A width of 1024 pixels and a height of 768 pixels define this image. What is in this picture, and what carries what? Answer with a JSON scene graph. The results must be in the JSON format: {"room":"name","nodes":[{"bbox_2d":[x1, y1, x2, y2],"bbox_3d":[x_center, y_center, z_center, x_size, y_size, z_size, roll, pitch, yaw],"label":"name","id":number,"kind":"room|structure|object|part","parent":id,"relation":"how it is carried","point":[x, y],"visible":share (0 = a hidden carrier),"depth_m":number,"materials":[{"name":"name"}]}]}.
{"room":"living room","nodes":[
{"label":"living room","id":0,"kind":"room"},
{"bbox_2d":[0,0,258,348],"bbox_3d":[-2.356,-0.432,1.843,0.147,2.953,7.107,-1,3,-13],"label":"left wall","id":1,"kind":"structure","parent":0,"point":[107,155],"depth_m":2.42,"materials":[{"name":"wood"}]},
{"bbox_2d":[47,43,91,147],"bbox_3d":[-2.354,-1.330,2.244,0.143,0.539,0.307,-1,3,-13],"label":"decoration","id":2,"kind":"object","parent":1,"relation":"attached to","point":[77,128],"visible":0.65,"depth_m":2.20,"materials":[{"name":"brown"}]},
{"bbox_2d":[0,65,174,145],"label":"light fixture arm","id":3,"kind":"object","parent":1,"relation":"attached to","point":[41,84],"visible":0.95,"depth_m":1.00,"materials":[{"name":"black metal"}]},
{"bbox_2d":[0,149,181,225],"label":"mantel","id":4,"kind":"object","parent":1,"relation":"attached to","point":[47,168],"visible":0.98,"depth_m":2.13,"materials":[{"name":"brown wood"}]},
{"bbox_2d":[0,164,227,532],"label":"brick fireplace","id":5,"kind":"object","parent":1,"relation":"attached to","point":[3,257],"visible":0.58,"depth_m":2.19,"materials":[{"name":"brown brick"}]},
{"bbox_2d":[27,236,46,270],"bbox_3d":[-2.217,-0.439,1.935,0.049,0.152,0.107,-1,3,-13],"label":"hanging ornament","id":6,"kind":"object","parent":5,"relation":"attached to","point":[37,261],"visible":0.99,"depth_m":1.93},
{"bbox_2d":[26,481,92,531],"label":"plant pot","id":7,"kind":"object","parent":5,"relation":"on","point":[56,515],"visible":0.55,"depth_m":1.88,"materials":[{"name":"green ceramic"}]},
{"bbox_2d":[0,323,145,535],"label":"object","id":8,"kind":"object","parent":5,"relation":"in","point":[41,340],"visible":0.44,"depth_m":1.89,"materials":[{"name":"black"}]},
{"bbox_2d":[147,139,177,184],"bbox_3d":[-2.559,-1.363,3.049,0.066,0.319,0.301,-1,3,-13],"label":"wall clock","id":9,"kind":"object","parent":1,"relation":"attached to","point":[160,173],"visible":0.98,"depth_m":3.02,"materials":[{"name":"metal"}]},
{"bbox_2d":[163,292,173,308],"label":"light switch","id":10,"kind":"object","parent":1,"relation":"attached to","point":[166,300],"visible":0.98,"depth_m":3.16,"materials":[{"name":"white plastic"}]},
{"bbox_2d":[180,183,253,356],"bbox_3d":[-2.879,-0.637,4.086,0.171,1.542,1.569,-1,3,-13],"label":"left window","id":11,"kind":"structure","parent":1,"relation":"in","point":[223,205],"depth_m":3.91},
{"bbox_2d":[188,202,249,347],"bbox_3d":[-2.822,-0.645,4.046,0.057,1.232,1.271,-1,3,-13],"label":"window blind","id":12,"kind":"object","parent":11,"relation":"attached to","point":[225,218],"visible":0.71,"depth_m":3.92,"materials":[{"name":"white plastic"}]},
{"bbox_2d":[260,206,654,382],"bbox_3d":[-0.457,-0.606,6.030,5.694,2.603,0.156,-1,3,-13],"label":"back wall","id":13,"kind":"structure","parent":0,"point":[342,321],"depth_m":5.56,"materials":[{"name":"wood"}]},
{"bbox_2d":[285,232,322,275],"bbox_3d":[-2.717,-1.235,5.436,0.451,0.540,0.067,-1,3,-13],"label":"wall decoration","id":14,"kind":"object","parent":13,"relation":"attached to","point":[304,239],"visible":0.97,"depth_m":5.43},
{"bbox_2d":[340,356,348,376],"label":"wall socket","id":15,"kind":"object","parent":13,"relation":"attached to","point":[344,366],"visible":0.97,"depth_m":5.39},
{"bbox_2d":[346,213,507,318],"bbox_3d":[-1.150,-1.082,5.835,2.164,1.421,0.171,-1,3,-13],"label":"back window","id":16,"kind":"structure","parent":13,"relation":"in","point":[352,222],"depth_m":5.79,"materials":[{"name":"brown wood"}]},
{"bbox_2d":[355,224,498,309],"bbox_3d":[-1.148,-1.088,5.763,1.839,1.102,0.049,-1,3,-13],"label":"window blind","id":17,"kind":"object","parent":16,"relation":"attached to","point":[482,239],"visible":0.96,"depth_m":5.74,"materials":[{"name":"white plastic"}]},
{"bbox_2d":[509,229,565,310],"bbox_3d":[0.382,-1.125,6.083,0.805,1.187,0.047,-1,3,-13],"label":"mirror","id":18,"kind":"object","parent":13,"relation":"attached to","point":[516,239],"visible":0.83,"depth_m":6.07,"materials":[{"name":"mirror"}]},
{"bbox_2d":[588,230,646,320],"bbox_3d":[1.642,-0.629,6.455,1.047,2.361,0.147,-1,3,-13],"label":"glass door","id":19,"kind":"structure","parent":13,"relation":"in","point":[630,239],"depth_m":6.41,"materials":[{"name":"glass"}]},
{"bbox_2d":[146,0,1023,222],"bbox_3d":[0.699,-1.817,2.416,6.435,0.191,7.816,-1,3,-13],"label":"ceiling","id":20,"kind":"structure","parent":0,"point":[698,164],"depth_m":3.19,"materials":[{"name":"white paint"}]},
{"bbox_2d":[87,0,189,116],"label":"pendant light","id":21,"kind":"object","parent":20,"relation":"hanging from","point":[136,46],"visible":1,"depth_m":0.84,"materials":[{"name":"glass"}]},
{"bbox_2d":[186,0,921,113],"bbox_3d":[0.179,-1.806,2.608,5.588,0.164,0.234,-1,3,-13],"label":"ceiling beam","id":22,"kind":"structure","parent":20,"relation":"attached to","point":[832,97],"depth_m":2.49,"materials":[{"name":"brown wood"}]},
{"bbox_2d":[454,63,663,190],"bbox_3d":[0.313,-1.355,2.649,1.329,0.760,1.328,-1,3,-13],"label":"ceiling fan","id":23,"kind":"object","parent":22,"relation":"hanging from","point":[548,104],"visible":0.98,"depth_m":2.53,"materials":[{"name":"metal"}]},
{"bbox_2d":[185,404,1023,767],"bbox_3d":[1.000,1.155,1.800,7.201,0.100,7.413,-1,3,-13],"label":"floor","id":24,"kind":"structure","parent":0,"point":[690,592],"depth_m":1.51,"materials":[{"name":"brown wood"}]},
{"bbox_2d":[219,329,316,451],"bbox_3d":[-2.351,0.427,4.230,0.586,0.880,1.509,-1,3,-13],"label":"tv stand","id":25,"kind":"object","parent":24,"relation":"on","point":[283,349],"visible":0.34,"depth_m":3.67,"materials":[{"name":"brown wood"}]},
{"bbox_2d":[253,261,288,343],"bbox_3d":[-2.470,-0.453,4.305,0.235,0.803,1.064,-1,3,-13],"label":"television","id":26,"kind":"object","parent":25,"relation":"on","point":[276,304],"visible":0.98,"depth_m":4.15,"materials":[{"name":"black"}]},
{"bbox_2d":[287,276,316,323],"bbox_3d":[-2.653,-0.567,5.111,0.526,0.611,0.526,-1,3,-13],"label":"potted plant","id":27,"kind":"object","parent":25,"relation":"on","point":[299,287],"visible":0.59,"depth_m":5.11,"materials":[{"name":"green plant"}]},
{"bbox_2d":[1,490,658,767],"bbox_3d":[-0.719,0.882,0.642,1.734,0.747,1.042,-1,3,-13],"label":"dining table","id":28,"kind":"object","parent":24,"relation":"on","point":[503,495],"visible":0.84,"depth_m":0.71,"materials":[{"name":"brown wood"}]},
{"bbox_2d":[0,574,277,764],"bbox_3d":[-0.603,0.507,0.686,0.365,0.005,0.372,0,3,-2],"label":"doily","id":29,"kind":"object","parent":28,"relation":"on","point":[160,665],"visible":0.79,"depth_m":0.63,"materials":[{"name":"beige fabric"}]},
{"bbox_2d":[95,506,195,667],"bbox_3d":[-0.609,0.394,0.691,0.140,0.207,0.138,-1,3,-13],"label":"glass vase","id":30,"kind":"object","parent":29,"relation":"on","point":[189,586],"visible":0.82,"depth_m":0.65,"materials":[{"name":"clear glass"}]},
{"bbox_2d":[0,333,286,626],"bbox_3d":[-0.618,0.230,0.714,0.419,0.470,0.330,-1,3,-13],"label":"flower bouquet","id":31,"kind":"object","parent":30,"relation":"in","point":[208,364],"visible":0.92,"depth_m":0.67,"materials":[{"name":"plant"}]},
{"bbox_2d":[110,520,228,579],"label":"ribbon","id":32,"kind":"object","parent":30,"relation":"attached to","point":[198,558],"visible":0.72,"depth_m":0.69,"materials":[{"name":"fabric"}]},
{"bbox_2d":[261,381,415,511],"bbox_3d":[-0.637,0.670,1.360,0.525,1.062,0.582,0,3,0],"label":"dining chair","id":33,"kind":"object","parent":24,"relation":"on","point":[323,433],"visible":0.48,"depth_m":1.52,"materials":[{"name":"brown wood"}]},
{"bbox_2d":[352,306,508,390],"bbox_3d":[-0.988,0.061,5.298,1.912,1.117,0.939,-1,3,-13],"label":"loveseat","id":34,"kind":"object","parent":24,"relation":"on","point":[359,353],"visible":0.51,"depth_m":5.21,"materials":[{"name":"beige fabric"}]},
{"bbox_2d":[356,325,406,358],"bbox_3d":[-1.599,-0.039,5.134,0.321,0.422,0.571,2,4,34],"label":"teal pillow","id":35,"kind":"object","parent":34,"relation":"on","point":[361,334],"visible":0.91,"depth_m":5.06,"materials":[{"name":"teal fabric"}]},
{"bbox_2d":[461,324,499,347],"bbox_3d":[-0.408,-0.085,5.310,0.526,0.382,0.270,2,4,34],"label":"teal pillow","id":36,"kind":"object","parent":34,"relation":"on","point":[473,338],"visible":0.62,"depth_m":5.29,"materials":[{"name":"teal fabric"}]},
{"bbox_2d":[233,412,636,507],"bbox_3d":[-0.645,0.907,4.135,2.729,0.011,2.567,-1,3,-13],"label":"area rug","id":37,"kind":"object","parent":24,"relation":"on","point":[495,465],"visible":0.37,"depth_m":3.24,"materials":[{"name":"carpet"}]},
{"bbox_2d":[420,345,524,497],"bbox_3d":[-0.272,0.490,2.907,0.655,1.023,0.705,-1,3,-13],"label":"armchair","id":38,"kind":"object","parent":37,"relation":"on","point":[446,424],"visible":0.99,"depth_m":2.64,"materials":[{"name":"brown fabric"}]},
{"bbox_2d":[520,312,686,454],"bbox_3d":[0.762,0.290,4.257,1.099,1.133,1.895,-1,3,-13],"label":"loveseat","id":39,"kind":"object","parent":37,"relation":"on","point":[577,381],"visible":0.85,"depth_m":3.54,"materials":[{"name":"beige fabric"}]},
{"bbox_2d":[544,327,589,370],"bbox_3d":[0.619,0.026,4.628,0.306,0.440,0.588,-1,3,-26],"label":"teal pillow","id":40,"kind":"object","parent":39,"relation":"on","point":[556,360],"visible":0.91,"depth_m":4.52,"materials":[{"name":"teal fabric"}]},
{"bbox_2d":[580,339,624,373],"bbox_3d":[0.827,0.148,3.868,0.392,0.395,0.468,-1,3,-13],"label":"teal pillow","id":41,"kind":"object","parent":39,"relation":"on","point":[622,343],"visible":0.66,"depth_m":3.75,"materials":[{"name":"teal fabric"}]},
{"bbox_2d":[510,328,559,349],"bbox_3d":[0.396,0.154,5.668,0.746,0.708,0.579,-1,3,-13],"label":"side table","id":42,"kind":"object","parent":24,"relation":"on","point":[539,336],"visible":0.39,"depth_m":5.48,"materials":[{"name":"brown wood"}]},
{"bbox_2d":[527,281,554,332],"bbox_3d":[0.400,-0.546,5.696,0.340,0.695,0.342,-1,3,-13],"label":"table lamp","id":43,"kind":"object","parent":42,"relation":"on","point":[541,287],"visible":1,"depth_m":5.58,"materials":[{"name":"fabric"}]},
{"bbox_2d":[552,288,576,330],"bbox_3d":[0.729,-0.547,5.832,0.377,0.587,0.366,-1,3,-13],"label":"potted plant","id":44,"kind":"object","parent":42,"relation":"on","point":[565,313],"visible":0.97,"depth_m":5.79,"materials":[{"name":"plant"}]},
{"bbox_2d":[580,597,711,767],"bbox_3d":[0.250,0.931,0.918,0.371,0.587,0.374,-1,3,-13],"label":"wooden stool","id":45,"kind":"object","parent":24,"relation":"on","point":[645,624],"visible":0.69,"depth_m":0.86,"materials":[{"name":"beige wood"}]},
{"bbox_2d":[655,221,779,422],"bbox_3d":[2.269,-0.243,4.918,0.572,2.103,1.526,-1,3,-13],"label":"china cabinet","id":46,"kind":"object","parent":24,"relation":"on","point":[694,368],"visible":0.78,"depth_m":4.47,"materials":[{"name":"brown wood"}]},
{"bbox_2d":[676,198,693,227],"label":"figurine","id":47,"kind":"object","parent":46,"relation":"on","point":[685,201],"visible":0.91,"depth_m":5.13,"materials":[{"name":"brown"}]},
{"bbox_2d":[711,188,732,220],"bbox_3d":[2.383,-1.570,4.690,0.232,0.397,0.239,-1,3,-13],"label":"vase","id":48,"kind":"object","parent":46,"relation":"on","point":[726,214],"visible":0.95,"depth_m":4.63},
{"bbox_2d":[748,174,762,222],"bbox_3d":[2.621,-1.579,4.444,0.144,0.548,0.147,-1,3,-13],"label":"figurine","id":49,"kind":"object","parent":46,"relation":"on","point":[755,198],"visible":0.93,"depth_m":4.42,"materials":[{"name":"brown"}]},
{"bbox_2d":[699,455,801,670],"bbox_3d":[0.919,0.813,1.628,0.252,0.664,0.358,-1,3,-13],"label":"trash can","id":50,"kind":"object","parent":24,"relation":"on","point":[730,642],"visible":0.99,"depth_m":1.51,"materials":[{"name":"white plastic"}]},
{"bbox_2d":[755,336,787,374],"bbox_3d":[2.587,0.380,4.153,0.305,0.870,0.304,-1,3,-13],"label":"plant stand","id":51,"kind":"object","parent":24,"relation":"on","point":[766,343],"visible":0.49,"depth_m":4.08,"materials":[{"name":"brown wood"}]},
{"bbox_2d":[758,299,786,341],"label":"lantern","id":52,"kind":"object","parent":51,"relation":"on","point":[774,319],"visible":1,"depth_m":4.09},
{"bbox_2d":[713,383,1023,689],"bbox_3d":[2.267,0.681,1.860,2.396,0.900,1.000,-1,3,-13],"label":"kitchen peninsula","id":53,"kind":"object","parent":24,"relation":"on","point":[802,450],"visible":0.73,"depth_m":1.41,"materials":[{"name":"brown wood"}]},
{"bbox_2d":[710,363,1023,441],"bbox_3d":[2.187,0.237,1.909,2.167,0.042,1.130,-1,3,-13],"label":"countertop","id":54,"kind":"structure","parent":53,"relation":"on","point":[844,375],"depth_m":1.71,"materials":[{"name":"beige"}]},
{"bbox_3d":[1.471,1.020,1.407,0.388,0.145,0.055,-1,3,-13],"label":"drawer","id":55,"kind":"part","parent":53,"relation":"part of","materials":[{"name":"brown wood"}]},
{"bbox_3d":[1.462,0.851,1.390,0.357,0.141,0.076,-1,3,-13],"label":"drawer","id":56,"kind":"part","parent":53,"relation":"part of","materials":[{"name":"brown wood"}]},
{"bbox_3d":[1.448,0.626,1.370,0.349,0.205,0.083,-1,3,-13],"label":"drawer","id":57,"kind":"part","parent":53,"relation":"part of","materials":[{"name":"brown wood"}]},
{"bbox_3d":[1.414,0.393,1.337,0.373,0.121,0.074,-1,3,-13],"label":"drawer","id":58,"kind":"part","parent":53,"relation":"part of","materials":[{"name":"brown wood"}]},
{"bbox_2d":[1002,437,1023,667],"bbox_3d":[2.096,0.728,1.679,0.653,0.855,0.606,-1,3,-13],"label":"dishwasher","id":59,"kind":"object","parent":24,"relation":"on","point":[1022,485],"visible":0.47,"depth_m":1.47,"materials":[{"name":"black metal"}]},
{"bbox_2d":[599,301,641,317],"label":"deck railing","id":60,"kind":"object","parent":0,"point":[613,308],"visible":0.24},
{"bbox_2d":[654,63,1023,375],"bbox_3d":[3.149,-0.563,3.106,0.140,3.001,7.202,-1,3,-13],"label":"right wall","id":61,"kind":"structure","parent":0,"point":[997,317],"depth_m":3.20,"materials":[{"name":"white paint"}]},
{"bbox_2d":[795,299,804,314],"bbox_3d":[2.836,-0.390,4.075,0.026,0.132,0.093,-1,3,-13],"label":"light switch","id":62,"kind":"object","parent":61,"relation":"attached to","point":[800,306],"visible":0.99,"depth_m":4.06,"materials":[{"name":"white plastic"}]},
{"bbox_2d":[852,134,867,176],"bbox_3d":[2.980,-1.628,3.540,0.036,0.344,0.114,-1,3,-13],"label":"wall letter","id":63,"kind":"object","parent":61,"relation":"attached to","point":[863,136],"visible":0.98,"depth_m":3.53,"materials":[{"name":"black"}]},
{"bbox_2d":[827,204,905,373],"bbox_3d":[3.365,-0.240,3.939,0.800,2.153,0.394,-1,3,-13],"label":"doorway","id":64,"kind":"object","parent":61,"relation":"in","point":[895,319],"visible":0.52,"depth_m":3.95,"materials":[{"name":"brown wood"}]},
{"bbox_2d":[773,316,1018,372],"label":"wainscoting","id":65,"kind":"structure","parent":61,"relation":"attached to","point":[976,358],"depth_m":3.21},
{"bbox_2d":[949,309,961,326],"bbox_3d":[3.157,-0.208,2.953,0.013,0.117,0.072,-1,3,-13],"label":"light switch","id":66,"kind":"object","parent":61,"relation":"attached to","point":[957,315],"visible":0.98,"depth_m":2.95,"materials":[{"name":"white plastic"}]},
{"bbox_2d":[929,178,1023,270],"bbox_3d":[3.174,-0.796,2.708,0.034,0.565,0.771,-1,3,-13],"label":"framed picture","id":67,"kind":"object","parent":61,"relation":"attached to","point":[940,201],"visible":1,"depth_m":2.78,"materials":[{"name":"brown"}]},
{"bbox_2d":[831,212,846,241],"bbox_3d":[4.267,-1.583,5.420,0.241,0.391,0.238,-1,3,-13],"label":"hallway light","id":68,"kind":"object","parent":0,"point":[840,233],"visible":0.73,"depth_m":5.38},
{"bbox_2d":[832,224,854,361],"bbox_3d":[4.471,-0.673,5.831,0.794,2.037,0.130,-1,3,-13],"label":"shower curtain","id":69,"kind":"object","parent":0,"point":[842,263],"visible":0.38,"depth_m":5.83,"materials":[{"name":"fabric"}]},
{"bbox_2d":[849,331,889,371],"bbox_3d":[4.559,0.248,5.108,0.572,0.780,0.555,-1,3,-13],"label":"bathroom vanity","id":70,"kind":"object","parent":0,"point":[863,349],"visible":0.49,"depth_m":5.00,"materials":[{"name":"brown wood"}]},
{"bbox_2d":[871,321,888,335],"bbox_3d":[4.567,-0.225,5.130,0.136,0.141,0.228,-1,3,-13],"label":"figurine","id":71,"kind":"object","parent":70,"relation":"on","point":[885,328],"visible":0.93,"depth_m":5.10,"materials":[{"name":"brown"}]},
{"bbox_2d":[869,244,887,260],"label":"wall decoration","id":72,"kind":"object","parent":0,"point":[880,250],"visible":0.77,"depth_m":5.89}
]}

=======

Report the number of lines in the listing that hold the string "dining", and nothing else.

*Solution for this exercise*:
2